Но перейду к существу вопроса. Естественно, что в мире, где власть безымянной толпы порабощает всякую внутреннюю предприимчивость, всё человечески-талантливое и смелое возмущенно борется за себя; и происходят обратные преувеличения. К тому же «личное» не означает эгоизма; только в теплой, живой его конкретности рождаются внимание, терпимость и нежность.
Еще одно соблазнительное утверждение: иногда, ради жизненного подвига, необходимо отказаться от искусства, эмигрантские же писатели поглощены своим искусством, не считаются с жизнью и претендуют на чью-то поддержку: «Не такое нынче время, чтобы нянчиться с собой» (по-моему, черствые, неожиданные у Блока слова, ненадолго навеянные большевицким бездушием). Но обвинять эмигрантских писателей в каком-то «искусстве для искусства», в отходе от действительности, в робости перед жизненной борьбой, несправедливо и просто неверно: именно они настолько охвачены реальностью, как никакие их предшественники и современники, и, при самом безрассудном желании, от реальности не могут уклониться. Отказываться от одного ради чего-то другого – порою важно, с этим спорить не приходится; но общий призыв к отказу от искусства, для какой-то жизни, есть лишь проявление вечного русского максимализма и, пожалуй, обидное «угашение духа». Куда сложнее научиться «совмещать» искусство и жизнь, и многие этому научились.

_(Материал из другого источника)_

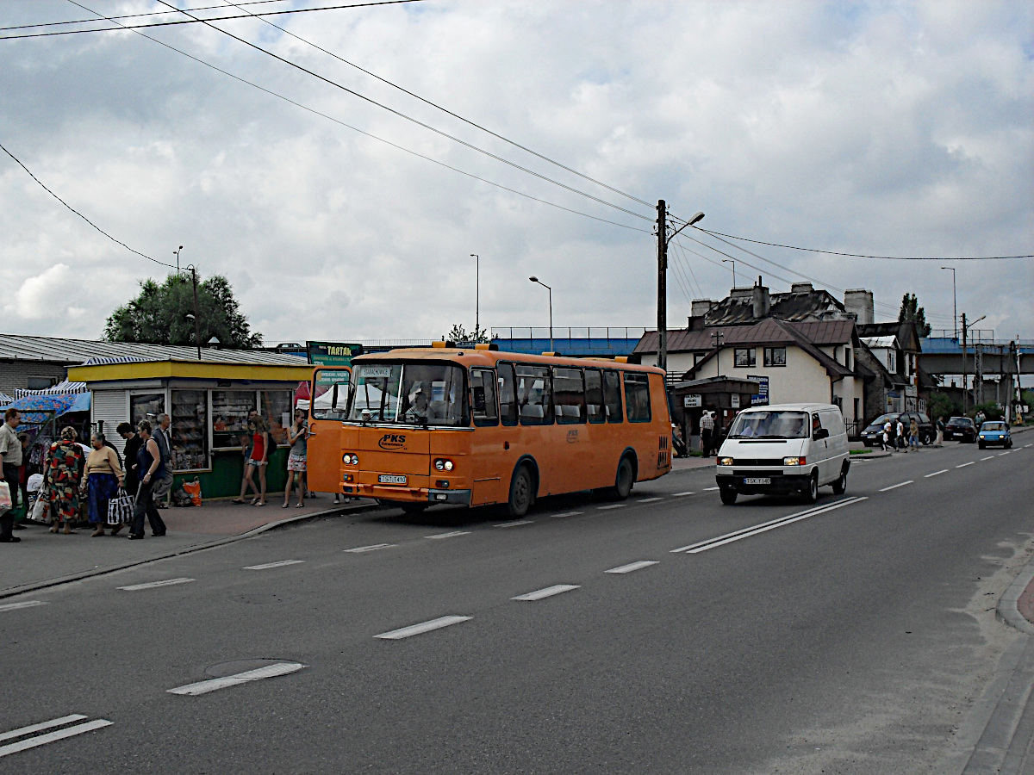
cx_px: 517
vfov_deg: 37.7
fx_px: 1135
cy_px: 388
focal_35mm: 38
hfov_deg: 49.0
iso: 80
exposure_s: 1/180
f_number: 8.3
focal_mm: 6.3
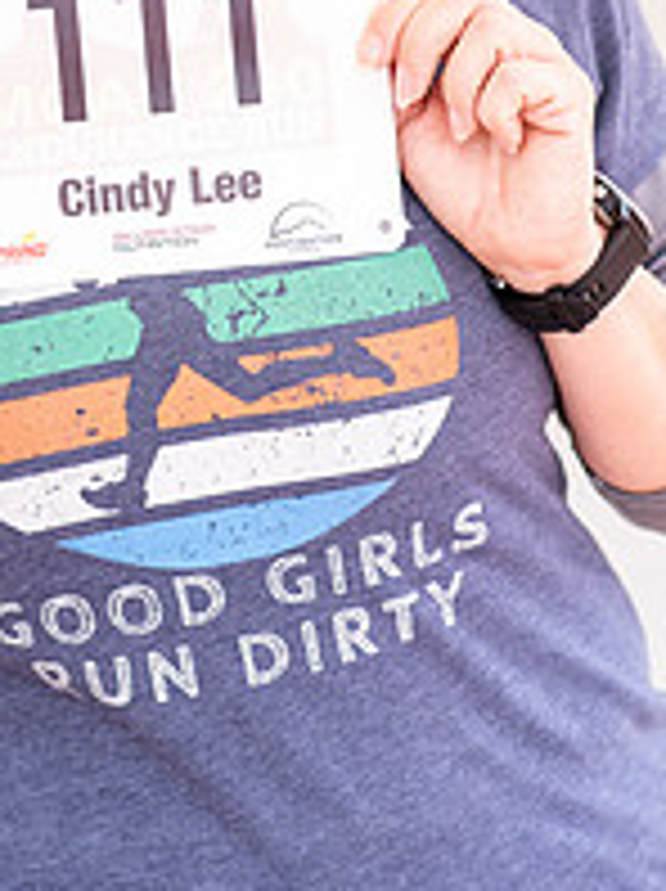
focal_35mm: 186
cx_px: 86
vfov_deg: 10.6
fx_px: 4782
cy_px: 18
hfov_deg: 7.9
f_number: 3.2
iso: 250
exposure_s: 1/200
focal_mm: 85
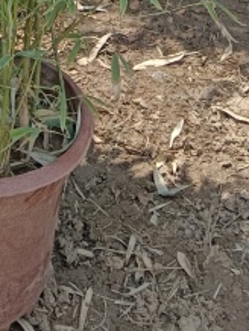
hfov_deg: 11.5
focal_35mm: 127
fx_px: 1216
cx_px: -44
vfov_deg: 12.4
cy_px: -447
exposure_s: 1/462
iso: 102
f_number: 1.8
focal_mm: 4.05
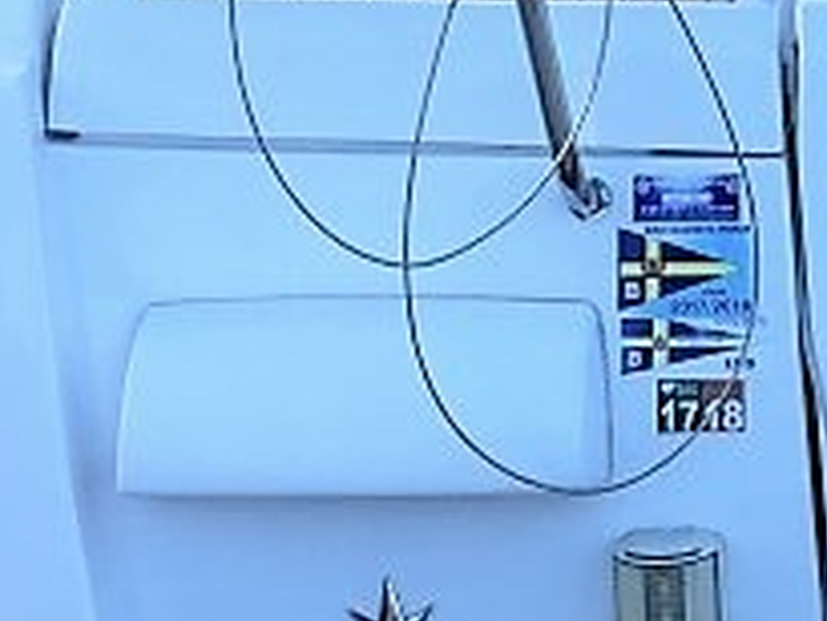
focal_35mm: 145
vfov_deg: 9.9
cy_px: -347
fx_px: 3466
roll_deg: -0.4
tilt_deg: -12.0
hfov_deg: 13.0
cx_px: 1182
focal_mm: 4.15
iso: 25
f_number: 2.2
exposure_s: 1/300
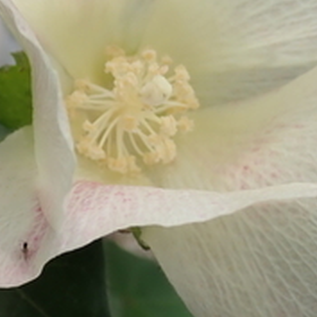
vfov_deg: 15.3
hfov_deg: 15.3
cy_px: 197
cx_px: 190
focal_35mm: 114
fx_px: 1181
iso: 100
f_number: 3.5
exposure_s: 1/500
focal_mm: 6.86
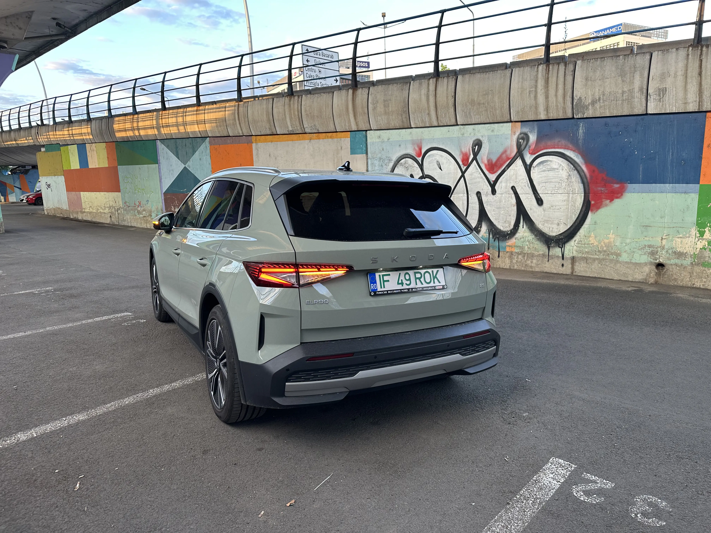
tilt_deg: -9.7
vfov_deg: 56.8
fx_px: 493
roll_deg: +1.6
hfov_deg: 71.6
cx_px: 356
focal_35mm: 24
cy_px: 266
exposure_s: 1/121
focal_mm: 6.86
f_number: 1.78
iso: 100
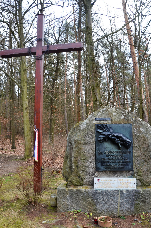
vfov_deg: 67.5
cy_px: 114
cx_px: 76
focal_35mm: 27
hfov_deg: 47.7
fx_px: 171
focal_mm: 18
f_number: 5.6
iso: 400
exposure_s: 1/125
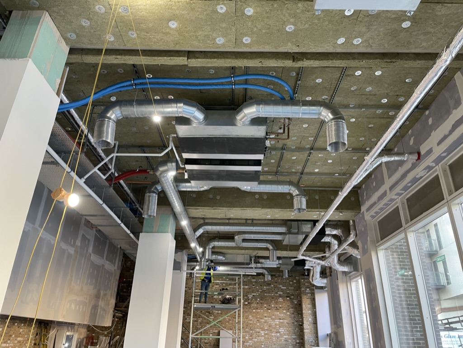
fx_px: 348
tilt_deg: +26.1
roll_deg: -1.0
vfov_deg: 53.1
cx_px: 232
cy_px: 174
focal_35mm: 26
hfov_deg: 67.3
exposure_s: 1/50
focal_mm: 4.2
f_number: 1.6
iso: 100
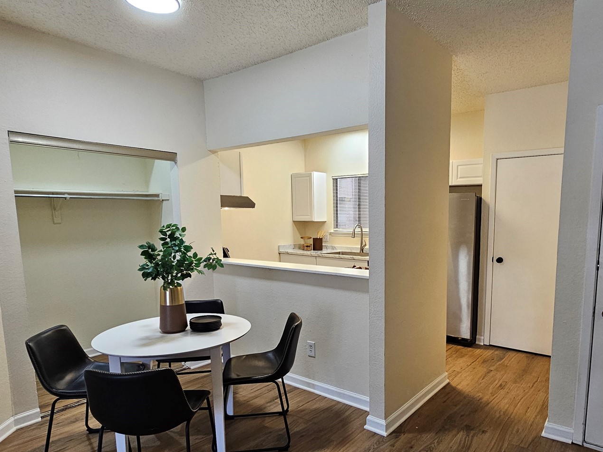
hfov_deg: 78.4
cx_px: 350
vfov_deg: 63.0
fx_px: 366
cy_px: 266
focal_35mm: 21
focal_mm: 2.2
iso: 160
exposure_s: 1/60
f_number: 2.2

Последнее, что мне хотелось указать – общие разговоры о «кризисе искусства», о механизации человека и творческих приемов. Это – тема широкая, почти необъятная, и даже поверхностный разбор чужих суждений должен быть подкреплен разработанным материалом. Эмигрантская литература – всего лишь частный случай, но в связи с ее фактической «воздушностью», у ее представителей такая уязвимость, что для них опасны и эти разговоры. Независимо от правоты или ошибочности пессимистических взглядов на современное искусство, нельзя их толковать чересчур прямолинейно и сейчас же наивно к себе применять. Поспешные дедукции часто обманчивы, и у каждого писателя своя отдельная судьба, не связанная ни с какими общими законами. Разве были эпохи благополучные, без кризисов, без мрачных и грозных чьих-то предсказаний? И когда я встречаю упорное сопротивление подобным теориям о «конце литературы», для меня это признак «творческого здоровья» и не только высокий, но и поучительный пример.